In 2018 ILEP gained funding from the Leprosy Research Initiative (LRI) for a study entitled ‘Promoting inclusion where it matters most: Building resilience in individuals and families’. Though leprosy and leprosy-related stigma or discrimination can have a major impact on psychosocial wellbeing, there is also evidence that persons affected by leprosy can overcome experiences of discrimination and exclusion, and in doing so they demonstrate numerous dimensions of resilience.  So the study investigated whether efforts to strengthen individual and family resilience would enable people to better address stigma and discrimination.

Concept and design

The study was initiated and led by Zoica Bakirtzief da Silva Pereira (currently a member of the ILEP Advisory Panel), Anna van’t Noordende (now with NLR) and Pim Kuipers (former ILEP staff member). They designed a ten-week resilience development programme, along with a manual, and piloted it in collaboration with staff from ILEP members in two quite different contexts in India. These were an urban slum in Hyderabad, in association with ILEP member Fontilles, and a rural tribal area in Odisha, in association with ILEP member Lepra.

The programme was undertaken in family settings, and the participants were people with personal experience of leprosy and their family members. To make the concept of resilience more meaningful to the participants, bamboo was chosen as an emblem of the programme, with the catch-phrase: ‘being strong and bouncing back like the bamboo in a storm’. The content of the programme covered four main themes: strong roots of the bamboo plant (knowledge), strong trunk (thoughts and behaviour, positive self-view), strong branches and leaves (beliefs, faith and knowledge of rights), and strong soil (relationships within and beyond the family, and social support).

Results

The results of the study were published in April 2021. The ten-week course was well-received by the individuals and families. The ILEP member staff involved in the programme were very supportive: for them, it seems to have been a valuable entry point into a deeper understanding of psychosocial issues in leprosy. The effects of the programme on the two communities, measured through resilience and quality of life questionnaires, were markedly different. The rural community in Odisha demonstrated significant gains in resilience, whereas the urban slum community in Hyderabad did not. Both communities had markedly higher quality of life scores after the programme.

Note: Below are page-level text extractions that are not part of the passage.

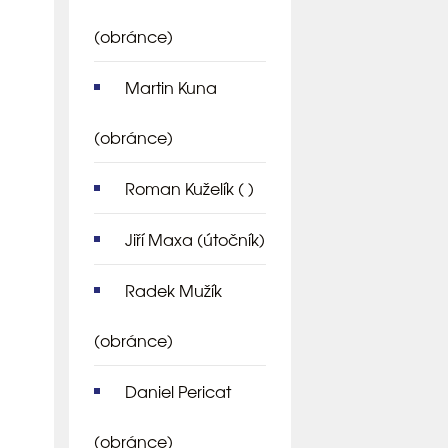
(obránce)
Martin Kuna
(obránce)
Roman Kuželík
( )
Jiří Maxa
(útočník)
Radek Mužík
(obránce)
Daniel Pericat
(obránce)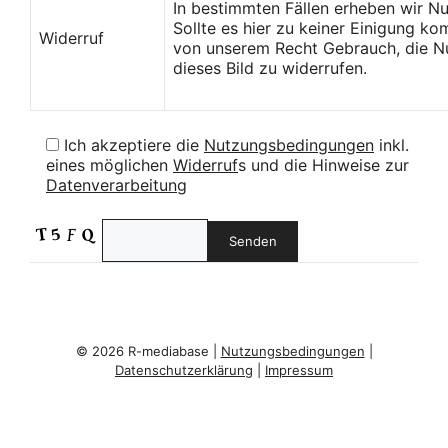
In bestimmten Fällen erheben wir N
Sollte es hier zu keiner Einigung k
Widerruf
von unserem Recht Gebrauch, die Nu
dieses Bild zu widerrufen.
Ich akzeptiere die
Nutzungsbedingungen
inkl.
eines möglichen
Widerruf
s und die Hinweise zur
Datenverarbeitung
© 2026 R-mediabase |
Nutzungsbedingungen
|
Datenschutzerklärung
|
Impressum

The full report includes some very thoughtful analysis of why the results were different. We recommend a close reading of that analysis. It is a useful reminder of the way in which events and circumstances outside of a programme or intervention can have a dramatic effect on results.

Next steps

The authors conclude that this 10-week family-based intervention is feasible and has the potential to improve resilience and quality of life. There are fruitful subjects for further research coming out of the study – for example, the inter-relationship between resilience and religious belief. They note that the 10-week programme is one of the first interventions designed to strengthen psychosocial resilience of persons affected by NTDs such as leprosy in a developing country context. They recommend a larger-scale trial to determine the effectiveness and long-term sustainability of the intervention.